__HOW TO COMPLETE THIS TASK__:
Rewrite the records from the start up to and including the line with "discuțiile din timpul", putting "studenți" in place of "elevi" and leaving everything else unchanged. Leave the pictures out of your answer.

*** Opening of STUDY MATERIAL ***

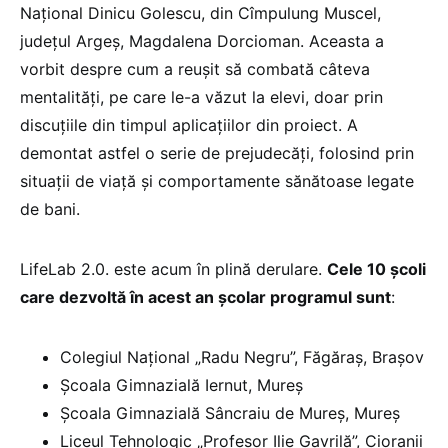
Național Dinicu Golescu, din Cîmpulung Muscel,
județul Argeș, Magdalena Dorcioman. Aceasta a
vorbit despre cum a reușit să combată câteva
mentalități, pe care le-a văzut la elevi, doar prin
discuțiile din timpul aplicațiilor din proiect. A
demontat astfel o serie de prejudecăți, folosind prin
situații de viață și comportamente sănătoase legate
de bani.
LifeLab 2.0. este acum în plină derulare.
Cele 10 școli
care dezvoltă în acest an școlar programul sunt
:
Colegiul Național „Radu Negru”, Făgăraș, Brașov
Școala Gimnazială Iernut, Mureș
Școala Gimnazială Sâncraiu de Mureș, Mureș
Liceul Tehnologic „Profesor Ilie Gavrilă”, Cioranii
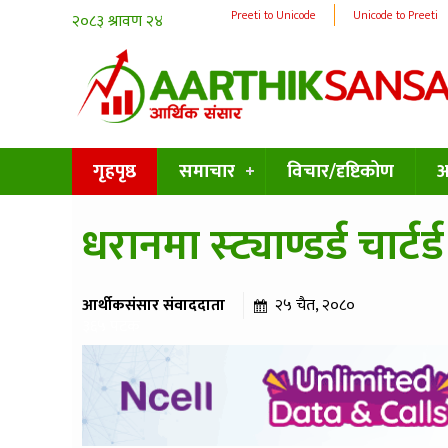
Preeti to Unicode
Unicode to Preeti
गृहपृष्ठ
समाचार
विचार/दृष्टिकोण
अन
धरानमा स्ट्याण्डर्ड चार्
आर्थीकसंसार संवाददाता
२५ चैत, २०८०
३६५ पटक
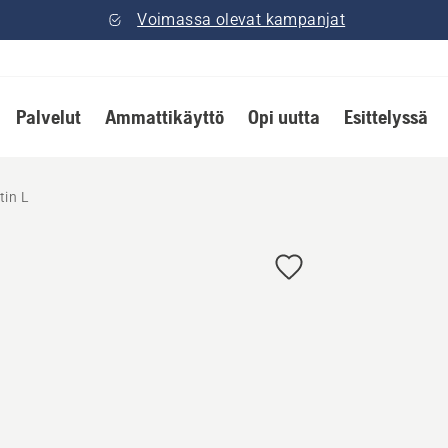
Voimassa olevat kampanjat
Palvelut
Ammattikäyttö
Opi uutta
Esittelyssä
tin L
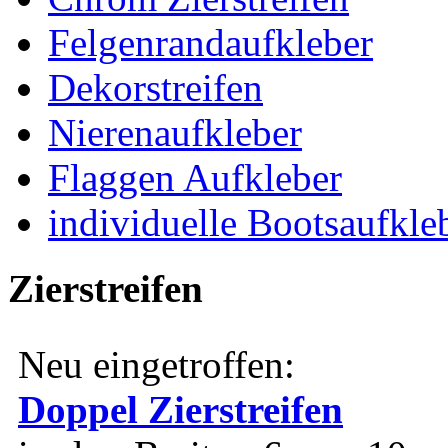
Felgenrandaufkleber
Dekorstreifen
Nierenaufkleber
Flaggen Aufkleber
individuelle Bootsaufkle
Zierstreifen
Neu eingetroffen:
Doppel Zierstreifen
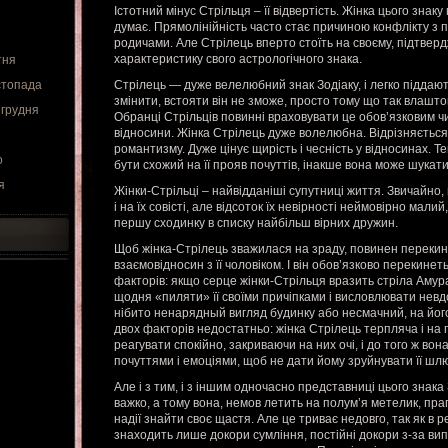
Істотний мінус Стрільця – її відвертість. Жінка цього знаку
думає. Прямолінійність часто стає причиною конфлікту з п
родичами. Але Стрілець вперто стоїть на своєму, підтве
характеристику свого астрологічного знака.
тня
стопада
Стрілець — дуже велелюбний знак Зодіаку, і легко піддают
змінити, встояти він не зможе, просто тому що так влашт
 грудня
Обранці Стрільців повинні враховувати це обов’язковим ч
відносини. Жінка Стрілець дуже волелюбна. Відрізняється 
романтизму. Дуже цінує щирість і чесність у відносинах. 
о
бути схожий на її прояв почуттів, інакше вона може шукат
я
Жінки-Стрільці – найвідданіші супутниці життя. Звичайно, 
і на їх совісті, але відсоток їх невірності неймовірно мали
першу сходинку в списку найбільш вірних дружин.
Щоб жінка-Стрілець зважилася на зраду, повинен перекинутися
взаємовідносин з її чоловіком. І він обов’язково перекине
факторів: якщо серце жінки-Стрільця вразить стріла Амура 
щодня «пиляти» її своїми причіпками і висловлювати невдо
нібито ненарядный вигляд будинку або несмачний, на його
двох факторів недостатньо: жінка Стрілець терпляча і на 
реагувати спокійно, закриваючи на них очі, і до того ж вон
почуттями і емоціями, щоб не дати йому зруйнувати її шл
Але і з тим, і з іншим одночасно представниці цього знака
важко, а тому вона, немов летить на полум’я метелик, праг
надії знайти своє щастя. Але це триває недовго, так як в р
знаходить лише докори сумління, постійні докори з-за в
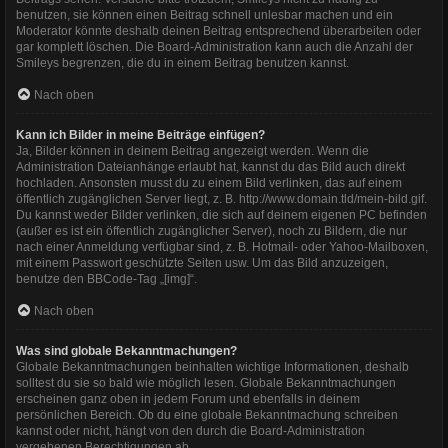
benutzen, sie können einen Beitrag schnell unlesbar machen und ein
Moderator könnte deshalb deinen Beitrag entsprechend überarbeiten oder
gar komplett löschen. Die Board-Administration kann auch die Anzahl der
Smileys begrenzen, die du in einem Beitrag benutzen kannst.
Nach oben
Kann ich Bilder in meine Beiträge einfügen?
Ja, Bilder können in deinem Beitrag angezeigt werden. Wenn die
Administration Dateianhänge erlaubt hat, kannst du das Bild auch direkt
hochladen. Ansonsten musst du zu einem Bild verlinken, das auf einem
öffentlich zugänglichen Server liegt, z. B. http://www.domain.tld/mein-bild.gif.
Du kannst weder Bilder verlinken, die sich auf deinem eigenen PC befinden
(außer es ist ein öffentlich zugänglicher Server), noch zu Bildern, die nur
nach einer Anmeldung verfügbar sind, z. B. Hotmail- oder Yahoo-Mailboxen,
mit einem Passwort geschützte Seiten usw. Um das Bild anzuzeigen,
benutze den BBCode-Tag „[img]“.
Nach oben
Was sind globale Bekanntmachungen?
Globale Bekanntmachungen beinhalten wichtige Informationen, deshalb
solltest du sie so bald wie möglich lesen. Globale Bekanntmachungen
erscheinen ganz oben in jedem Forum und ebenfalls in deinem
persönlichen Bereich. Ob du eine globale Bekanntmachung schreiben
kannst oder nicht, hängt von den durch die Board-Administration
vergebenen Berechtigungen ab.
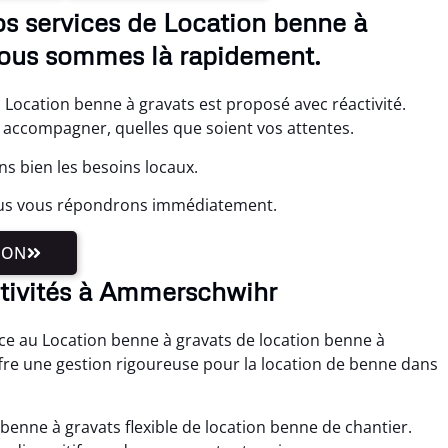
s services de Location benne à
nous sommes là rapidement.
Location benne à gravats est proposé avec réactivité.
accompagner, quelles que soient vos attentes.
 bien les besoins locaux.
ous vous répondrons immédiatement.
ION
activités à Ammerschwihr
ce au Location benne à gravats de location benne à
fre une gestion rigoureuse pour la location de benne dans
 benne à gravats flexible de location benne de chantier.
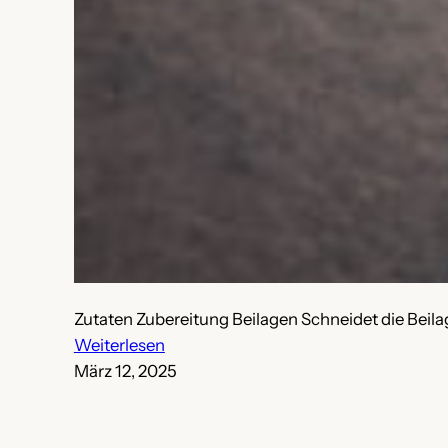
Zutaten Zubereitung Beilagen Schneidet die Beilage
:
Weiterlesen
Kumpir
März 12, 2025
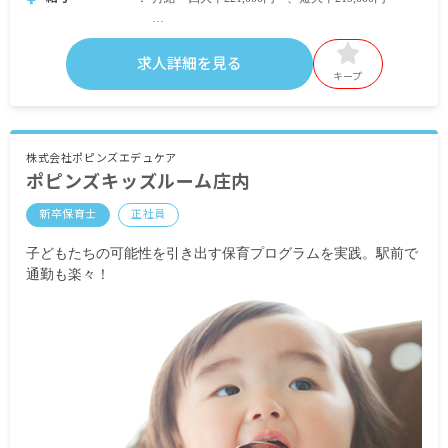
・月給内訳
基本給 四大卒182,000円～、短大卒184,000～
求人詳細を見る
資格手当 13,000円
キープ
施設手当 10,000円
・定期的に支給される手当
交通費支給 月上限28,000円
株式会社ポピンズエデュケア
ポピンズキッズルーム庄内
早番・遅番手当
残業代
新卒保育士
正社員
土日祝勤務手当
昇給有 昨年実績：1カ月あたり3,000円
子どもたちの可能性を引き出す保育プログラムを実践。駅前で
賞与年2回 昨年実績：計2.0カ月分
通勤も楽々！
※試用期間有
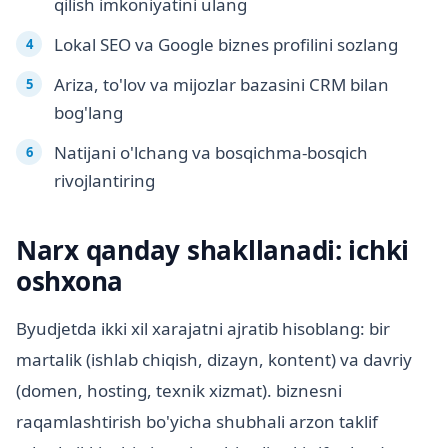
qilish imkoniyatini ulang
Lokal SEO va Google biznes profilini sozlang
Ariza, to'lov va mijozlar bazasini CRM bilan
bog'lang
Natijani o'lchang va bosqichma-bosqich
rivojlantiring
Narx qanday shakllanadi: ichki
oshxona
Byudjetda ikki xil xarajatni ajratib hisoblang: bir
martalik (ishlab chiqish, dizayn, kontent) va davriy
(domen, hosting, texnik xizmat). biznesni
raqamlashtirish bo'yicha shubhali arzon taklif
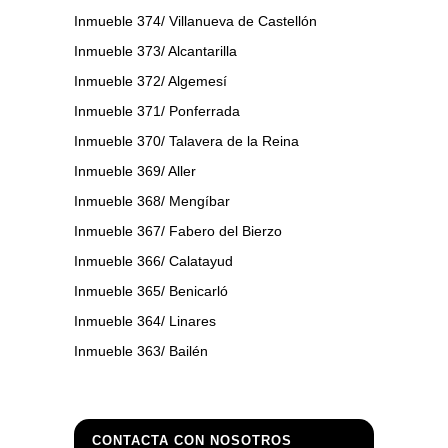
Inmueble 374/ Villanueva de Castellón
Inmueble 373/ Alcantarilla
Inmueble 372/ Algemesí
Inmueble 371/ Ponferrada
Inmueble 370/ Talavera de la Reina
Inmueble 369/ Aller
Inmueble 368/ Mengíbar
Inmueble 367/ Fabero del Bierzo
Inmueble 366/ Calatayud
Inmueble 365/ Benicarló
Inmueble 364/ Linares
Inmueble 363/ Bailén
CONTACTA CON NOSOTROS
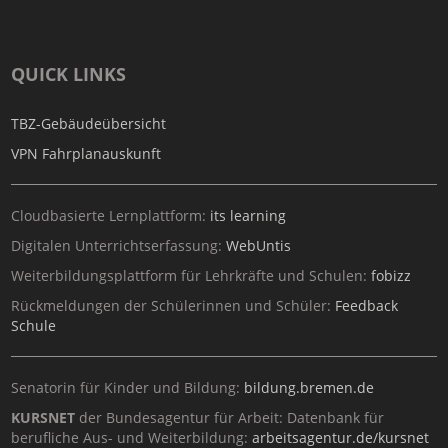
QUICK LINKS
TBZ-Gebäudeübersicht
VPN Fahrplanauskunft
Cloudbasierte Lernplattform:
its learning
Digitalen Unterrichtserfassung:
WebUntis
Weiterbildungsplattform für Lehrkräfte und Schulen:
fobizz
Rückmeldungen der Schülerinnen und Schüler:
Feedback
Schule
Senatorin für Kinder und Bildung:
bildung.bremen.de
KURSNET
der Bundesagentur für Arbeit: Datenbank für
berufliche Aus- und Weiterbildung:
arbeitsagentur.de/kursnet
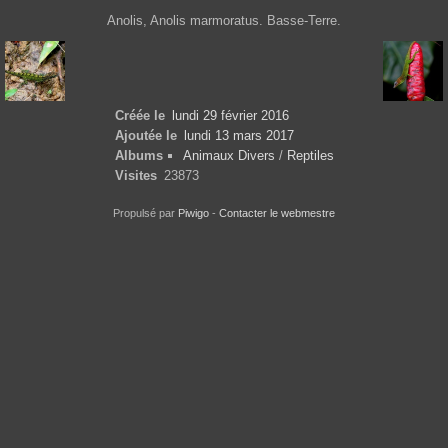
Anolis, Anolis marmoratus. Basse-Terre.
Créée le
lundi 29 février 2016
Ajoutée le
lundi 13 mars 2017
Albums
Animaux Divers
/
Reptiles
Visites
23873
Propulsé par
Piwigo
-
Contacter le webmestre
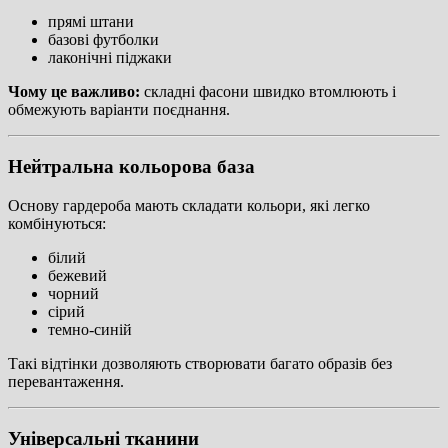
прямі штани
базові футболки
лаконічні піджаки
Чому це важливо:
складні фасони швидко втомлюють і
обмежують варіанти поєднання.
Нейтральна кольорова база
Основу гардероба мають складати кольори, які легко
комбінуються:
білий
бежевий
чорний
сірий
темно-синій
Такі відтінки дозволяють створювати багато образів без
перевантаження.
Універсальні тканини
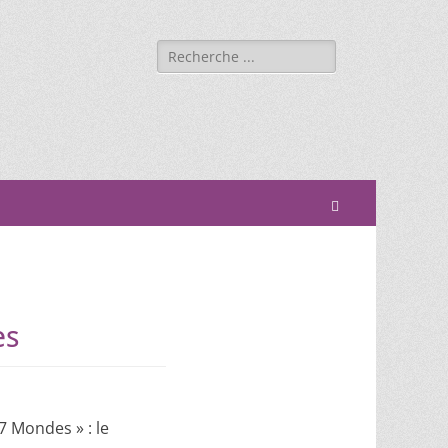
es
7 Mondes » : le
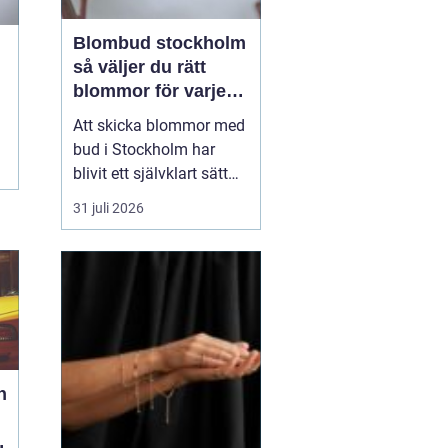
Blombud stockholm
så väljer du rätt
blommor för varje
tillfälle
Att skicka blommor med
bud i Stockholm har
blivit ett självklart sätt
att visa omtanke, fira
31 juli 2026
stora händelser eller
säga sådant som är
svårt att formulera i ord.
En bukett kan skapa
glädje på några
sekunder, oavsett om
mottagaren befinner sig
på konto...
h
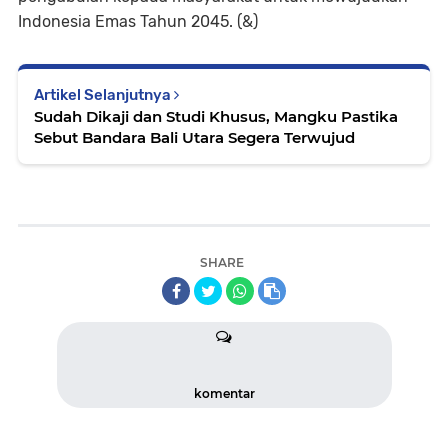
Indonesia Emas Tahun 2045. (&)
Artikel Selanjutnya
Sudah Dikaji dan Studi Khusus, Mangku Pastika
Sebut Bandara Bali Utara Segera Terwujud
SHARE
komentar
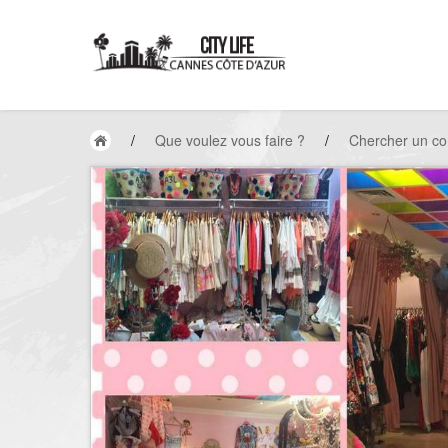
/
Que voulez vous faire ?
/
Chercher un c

*** Close of STUDY MATERIAL ***

__REPLY__:
Național Dinicu Golescu, din Cîmpulung Muscel,
județul Argeș, Magdalena Dorcioman. Aceasta a
vorbit despre cum a reușit să combată câteva
mentalități, pe care le-a văzut la studenți, doar prin
discuțiile din timpul aplicațiilor din proiect. A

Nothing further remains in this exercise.